Upon their return, Teaching Fellows will serve as ambassadors for The Explorers Club and exploration in the classroom, by hosting local explorers at their schools and creating lesson plans for The Explorers Club based on their experiences. Applications close on January 7, 2026, with the Teaching Fellows decided by early April.

 

To apply:

 

https://tinyurl.com/TECTeachers

 

EXPEDITION INK

2025 National Outdoor Book Awards Announced 

 

A married couple are cast adrift in the Pacific. A twelve-year old boy faces off with bear spray against a lion on a Kenyan game preserve. A woman researching wolves struggles to make her mark in the Montana backcountry.

 

These are some of the story threads running through this year’s crop of winners of the 2025 National Outdoor Book Awards, a non-profit, educational program not associated with any publisher or publishing interest.

 

A total of 17 books were chosen as winners in this year's program which is now in its 29th year.
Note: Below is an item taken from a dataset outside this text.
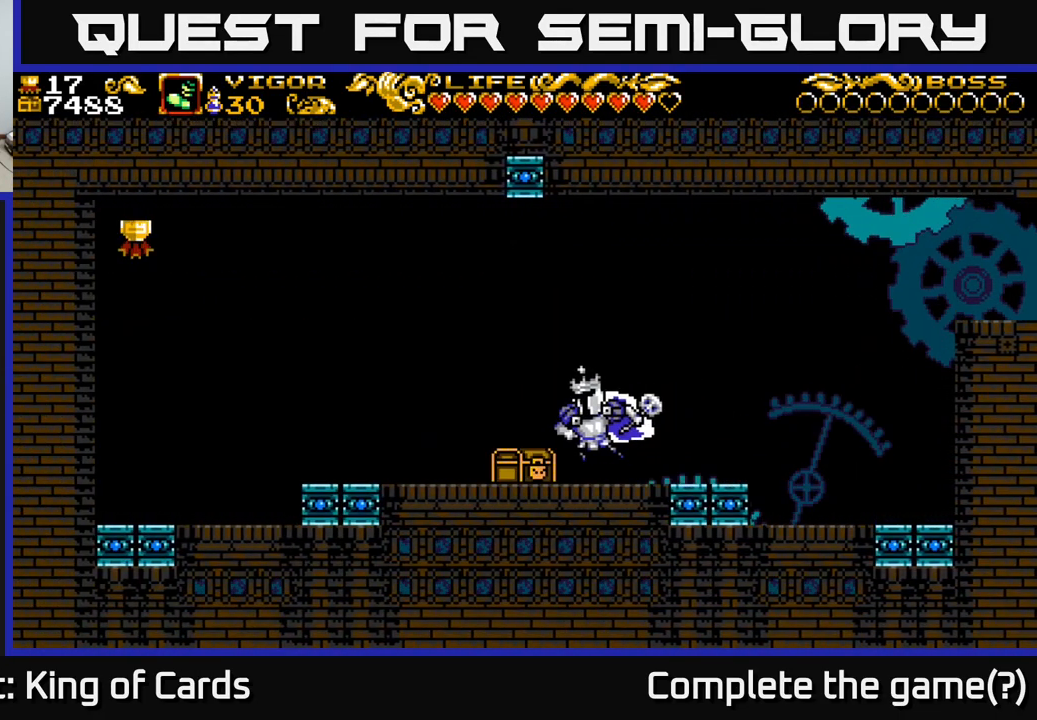
{"buttons": ["DPAD_LEFT"], "right_stick": "center", "events": []}
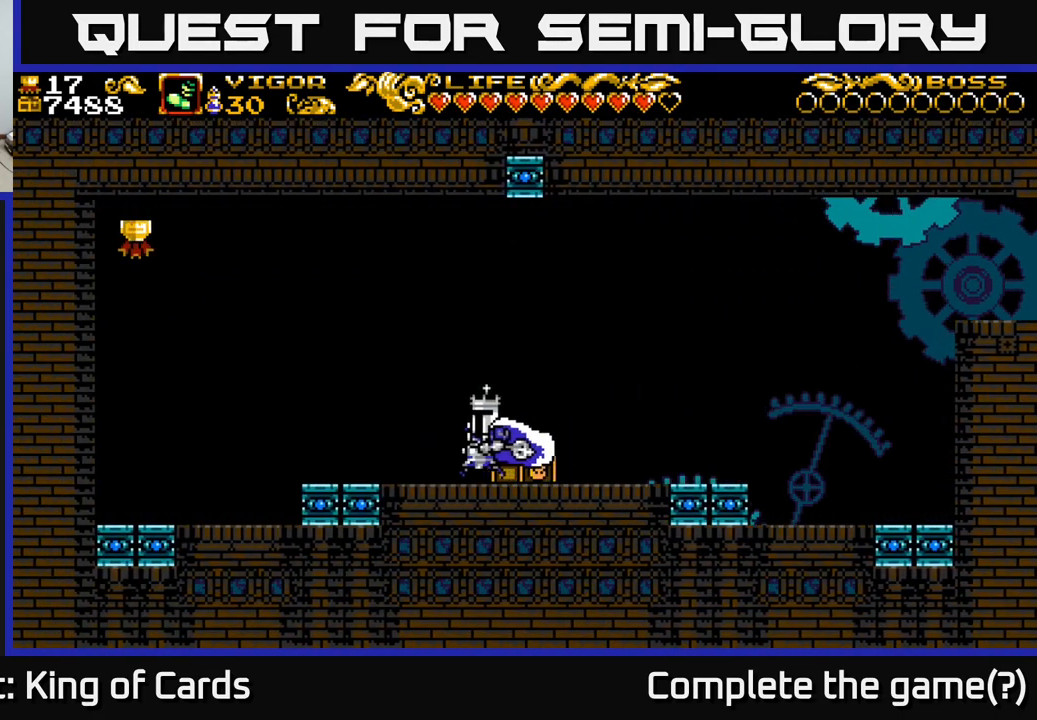
{"buttons": ["A", "DPAD_LEFT"], "right_stick": "center", "events": [[350, "A", "down"]]}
Sponsors of the program include the National Outdoor Book Awards Foundation, Idaho State University and the Association of Outdoor Recreation and Education.

 

The winner of the Outdoor Literature category is A Marriage at Sea by Sophie Elmhirst (Riverhead Books/Penguin Random House, 2025). Elmhirst recounts the true story of Maurice and Maralyn Bailey’s attempt to survive the open Pacific after their sailboat sank.

 

Their life raft was four-and-half feet in diameter, barely enough room for them to sit, much less sleep. They had no radio. The days passed into weeks. Weeks passed into months. To survive they needed all of what little resources they had - and they needed one another.  

 

For a complete list of winners see:

 

https://www.noba-web.org/books25.htm

Murder on the Trail

By Michelle Kaminsky

(Ulysses Press, 2025)

 

Wild places don’t play by human rules. The picturesque facade of the most protected lands in the U.S. conceals a curious and disturbing juxtaposition: this same rugged and breathtaking wilderness is also capable of generating – and hiding – danger, crime, and violence. In national parks, potentially dangerous wild animals and unpredictable weather elements are inherent risks, as are human monsters walking among us. 

 

Author Michelle Kaminsky reports National Park Service (NPS) law enforcement rangers face some of the highest risks of any federal officers. Department of Justice statistics reveal more NPS law enforcement rangers are victims of violent crime than all federal law enforcement officers.

 

Since 1913, forty-one law enforcement rangers have died in the line of duty. These sobering statistics reflect the unique dangers of policing vast, remote areas, where backup may be hours away and communication with headquarters can be impossible. 

  

Kaminsky pulls back the curtain on the all-too-real dangers that unfold where we least expect them as she traces chilling stories that happened far from city lights and closer to the edge of the map, cases that reveal how thin the line can be between adventure and catastrophe.

 

For more information:

 

https://tinyurl.com/murderontrail

 

WEB WATCH

Photo on left (l-r): Seumas, the Chief of Clannfhearghuis of Strachur, Argyll, Scotland; Kon-Tiki crewmember Herman Watzinger along with Thor Heyerdahl; and Peter Freuchen. The globe was donated to the Club by the Chief in 1935; the photo was taken in 1947.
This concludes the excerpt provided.